----- Working data
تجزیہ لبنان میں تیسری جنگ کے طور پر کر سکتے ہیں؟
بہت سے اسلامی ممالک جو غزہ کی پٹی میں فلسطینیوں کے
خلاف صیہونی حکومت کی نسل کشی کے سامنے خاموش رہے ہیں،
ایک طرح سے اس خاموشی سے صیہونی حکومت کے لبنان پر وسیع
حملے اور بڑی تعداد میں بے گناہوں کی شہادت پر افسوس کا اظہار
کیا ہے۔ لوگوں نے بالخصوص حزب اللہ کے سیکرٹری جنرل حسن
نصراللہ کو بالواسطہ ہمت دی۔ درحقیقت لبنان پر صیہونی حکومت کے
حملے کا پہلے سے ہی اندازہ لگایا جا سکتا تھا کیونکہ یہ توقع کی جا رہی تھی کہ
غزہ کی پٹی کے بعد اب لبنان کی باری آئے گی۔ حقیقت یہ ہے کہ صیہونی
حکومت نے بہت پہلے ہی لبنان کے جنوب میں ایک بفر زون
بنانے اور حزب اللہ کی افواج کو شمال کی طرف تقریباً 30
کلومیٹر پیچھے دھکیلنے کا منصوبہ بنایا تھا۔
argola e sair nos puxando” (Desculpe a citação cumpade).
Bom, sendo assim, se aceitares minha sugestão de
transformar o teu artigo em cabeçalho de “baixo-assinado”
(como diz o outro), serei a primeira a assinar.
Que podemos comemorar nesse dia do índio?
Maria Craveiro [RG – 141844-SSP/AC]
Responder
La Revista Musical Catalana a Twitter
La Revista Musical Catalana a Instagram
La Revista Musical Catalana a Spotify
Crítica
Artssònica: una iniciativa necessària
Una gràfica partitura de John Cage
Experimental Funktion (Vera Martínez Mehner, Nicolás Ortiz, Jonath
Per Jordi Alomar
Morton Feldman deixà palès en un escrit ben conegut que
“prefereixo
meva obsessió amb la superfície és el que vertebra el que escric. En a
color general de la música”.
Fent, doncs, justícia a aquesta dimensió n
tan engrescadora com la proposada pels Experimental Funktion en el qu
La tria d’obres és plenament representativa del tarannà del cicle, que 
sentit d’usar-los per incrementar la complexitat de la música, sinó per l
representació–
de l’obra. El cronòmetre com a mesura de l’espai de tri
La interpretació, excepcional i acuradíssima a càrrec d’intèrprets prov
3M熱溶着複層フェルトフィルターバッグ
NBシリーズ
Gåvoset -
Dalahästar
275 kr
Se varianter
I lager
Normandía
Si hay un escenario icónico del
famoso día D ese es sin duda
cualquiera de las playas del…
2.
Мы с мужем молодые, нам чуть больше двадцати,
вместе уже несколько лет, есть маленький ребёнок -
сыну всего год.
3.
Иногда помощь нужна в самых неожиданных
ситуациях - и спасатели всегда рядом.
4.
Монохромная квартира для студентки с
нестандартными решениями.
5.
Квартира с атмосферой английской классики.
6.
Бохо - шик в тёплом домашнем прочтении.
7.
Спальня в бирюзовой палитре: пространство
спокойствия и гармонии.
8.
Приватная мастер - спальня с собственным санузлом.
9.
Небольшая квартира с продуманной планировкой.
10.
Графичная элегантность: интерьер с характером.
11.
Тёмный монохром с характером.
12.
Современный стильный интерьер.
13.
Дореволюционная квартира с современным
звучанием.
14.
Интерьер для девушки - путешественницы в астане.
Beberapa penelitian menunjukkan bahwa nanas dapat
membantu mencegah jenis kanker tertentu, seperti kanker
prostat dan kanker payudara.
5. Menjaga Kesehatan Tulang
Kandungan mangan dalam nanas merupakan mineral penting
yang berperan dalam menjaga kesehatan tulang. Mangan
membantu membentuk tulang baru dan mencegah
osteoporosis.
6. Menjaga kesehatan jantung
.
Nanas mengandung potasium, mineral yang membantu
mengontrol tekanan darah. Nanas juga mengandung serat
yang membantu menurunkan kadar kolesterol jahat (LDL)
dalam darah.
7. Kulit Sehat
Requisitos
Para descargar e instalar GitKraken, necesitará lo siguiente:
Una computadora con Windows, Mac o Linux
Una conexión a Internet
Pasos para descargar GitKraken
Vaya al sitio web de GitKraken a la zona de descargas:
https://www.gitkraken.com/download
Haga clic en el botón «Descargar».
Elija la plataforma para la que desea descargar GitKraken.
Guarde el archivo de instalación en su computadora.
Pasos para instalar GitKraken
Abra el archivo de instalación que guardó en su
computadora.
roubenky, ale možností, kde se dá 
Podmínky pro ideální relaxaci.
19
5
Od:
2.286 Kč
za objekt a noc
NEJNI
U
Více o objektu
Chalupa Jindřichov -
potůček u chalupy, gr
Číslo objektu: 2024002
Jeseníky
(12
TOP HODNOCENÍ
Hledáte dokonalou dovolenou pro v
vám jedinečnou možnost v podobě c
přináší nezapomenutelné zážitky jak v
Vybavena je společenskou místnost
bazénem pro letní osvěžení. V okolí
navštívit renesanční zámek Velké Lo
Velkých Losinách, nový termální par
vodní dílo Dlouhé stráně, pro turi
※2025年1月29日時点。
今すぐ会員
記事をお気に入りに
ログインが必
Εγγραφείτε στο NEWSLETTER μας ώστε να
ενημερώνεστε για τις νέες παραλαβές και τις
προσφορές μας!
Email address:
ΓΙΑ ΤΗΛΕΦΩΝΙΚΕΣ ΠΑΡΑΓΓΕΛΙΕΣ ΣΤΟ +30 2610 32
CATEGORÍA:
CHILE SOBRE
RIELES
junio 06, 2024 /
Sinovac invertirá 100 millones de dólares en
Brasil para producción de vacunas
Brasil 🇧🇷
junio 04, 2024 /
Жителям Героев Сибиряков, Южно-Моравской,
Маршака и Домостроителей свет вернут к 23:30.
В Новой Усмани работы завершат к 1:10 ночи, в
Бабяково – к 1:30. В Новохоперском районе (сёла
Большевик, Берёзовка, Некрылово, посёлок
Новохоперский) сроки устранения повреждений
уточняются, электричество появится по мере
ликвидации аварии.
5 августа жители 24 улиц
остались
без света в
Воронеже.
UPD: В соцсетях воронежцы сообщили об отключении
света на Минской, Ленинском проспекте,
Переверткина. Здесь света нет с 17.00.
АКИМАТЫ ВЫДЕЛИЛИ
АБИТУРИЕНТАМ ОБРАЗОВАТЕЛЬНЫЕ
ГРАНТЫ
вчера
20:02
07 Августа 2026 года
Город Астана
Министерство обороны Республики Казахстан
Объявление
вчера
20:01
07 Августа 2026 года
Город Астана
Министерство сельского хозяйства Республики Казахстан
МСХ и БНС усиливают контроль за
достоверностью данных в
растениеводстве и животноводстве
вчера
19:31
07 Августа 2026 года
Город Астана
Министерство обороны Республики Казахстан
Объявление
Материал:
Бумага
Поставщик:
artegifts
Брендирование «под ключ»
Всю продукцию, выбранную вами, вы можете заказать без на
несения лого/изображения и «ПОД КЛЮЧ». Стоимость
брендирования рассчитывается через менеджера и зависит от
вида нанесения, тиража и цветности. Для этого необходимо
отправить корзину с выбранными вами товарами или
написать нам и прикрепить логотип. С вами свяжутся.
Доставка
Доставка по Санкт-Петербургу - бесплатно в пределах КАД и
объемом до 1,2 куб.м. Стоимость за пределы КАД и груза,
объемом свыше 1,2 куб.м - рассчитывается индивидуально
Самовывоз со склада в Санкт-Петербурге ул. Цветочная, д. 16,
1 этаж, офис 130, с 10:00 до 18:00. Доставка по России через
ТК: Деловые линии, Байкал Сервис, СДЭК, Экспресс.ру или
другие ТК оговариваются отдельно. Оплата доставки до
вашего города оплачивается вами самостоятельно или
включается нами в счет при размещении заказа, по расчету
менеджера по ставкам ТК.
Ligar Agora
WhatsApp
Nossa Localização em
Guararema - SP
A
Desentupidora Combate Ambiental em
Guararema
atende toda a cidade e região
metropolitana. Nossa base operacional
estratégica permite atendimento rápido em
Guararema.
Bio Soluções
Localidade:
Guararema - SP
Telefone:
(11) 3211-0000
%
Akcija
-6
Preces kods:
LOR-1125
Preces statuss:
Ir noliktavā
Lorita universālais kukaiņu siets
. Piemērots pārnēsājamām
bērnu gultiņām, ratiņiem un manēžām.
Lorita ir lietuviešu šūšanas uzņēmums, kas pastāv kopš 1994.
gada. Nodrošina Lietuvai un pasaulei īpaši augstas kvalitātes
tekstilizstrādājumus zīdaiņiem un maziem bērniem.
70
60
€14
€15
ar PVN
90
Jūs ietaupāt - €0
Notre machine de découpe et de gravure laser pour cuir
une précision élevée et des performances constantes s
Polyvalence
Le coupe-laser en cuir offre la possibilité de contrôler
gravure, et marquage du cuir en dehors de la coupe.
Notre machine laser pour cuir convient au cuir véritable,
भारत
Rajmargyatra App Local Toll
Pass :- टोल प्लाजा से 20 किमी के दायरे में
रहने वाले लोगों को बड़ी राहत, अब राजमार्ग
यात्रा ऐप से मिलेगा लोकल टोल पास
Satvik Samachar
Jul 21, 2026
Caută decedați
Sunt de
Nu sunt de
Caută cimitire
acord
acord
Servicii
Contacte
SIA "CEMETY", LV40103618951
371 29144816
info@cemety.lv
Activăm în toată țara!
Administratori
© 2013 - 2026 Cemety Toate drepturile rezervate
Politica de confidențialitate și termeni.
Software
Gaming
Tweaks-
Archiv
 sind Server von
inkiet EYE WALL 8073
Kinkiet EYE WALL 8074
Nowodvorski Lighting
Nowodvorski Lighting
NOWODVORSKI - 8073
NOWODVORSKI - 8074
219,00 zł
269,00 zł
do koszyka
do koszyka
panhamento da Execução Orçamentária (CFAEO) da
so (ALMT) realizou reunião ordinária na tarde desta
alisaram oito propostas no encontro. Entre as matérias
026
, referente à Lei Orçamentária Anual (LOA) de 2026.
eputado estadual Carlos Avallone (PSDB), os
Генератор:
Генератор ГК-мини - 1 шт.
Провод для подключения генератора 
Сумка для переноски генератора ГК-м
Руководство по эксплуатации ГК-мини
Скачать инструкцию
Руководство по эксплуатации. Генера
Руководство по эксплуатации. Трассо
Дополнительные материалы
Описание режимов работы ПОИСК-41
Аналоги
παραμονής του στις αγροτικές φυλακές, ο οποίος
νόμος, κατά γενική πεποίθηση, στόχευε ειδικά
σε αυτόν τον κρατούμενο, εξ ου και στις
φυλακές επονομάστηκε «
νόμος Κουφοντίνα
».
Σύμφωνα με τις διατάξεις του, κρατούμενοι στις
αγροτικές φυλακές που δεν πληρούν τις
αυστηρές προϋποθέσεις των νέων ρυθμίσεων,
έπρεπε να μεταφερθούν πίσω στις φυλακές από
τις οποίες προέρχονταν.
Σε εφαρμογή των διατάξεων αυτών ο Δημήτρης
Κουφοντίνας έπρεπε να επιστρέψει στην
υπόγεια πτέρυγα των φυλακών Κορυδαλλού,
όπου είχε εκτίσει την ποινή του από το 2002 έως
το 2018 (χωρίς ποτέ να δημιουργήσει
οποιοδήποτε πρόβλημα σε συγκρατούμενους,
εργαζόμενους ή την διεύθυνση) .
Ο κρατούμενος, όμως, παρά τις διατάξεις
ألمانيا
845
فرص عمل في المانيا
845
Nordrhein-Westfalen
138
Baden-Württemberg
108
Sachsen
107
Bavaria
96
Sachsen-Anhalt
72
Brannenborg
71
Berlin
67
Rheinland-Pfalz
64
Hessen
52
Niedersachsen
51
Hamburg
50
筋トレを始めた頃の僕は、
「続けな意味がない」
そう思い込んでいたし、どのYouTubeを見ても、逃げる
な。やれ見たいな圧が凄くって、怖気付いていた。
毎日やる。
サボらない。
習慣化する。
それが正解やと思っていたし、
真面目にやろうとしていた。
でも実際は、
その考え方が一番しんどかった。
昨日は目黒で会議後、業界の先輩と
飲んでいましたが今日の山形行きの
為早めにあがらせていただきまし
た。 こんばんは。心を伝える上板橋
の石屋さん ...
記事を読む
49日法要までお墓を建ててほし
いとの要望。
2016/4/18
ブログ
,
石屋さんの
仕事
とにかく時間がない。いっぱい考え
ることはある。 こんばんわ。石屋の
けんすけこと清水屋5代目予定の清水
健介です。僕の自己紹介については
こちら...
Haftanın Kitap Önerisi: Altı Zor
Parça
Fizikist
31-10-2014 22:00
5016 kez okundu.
----------
The lines holding the string "archivo" are what is needed from the material above.

The completed task.
Guarde el archivo de instalación en su computadora.
Abra el archivo de instalación que guardó en su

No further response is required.